For the last two years, the Behavioural Insights Team at the Cabinet Office has been working to apply insights from behavioural sciences and economics to a range of public and social policy challenges – thus taking many years’ worth of academic research and hauling it into the realm of practical application. Recently I’ve been to two events – one, the launch of the Behavioural Design Lab (a partnership between Warwick Business School and Design Council), and two, a recent Which? workshop exploring how to better ground regulatory policy in the behaviour of ‘real consumers’ – that suggest the approach is beginning to spread beyond government and into the territory of regulators, designers, and innovators. As part of the Innovation in Giving Fund, we are also interested in how to apply behavioural insights to better understand motivations and behaviour around giving and reciprocal exchange.
Taking the realm of economics as a way into this discussion, here our traditional understanding of human behaviour has been based on a theoretical model – people are conceived of as ‘utility maximisers’, where utility is understood as a function of consumption. In other words, decisions are based entirely on getting the most stuff for our money. This principle of human motivation is the underlying rationale for our entire economic system.
But when we look at real, human behaviour, it’s all the other stuff – time, mental exertion, social norms – that shape our decisions just as much. We function within ‘bounded rationality’ – limited by the amount of time available to us to make a decision, our patience to sort through complicated options and weigh up pros and cons, our ability to successfully defer instant gratification to make the best long-term decision, and the information that we have about the decision we’re making.
The problem is that our entire policy and regulatory system is based on the model, not the reality. It’s how the myriad of choices that the mass majority of us make have been dubbed ‘irrational’ and therefore ignored.

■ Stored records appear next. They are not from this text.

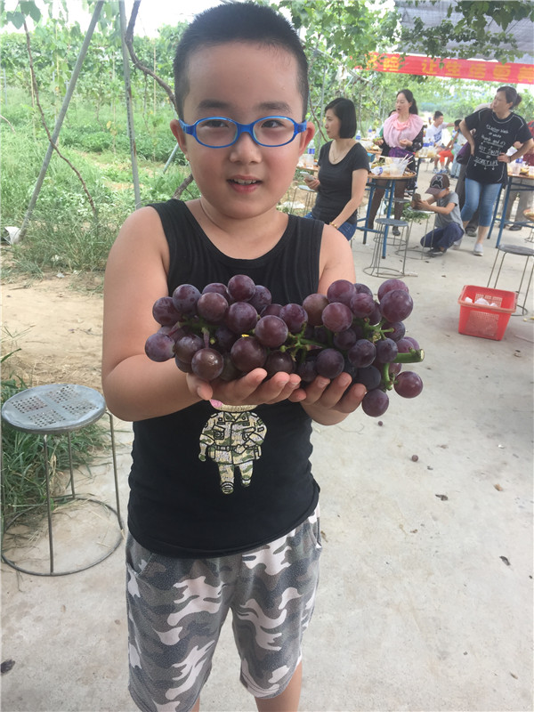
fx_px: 596
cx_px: 267
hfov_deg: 48.2
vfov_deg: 61.7
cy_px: 356
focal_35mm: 29
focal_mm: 4.15
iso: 32
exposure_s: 1/297
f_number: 2.2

Two examples from the Behavioural Insights Team that I really like include:
Government subsidised insulation in attempts to incentivise more people to insulate their lofts. According to ‘rational choice theory’, people should have taken up the offer. But no one did. Why? It’s not that people didn’t want to save money (not to mention do their bit to protect the environment) but more than that, they didn’t want to go up to their lofts and spend hours clearing out old boxes in order to make room for the installation – it was just too much of a hassle. Under the current system, this would be considered ‘irrational’ behaviour, and hence not captured in the model. But in basing a policy in a genuine understanding of human behaviour and motivation, new solutions can be found. In this case, it was designing an installation service that included a complimentary clear out of your loft and delivery of unwanted goods to the charity shop. Suddenly, the take up rose significantly.
Another great example is the way that social norms and peer pressure shapes our decisions – another area entirely unaccounted for by rational choice theory. In pushing people to complete their tax returns, reminder letters are often sent out, and often ignored. But in a new approach letters were sent out that stated the percentage of people in your neighbourhood/county/city who had already completed theirs. In seeing that the majority of your neighbours and peers had fulfilled their responsibility, people were compelled to take action. The desire to stick with the herd, and not be the odd one out, is strong. Communicating this information to others had a significant and sharp impact on number of completions, saving huge amounts of money.
In the separate, but related, field of charitable giving, we see that human behaviour is governed not just by a desire to make the biggest impact with a donation or volunteered time, but also a desire to forge and develop meaningful relationships, build our sense of identity, share with others, win a reward, or just have fun. A couple examples of the behavioural insight approach being used in practice in this space include:
- Brixton Pound, New Economics Foundation and Dr David Reinstein at the University of Essex are testing out how the use of a complementary currency and different incentives can increase donations and local giving. Called Payroll Local, it takes an experimental approach and draws on insights from behavioural economics.
- Professor Peter John at University College London are using RCTs to test what mechanisms are effective in recruiting volunteers here in the UK to support a variety of different causes, from assisting older people in their homes to reducing bullying in schools.
And we’re always on the lookout for more opportunities to use behavioural approaches to test out and build our understanding of the most effective ways to increase giving – so keep watching this space.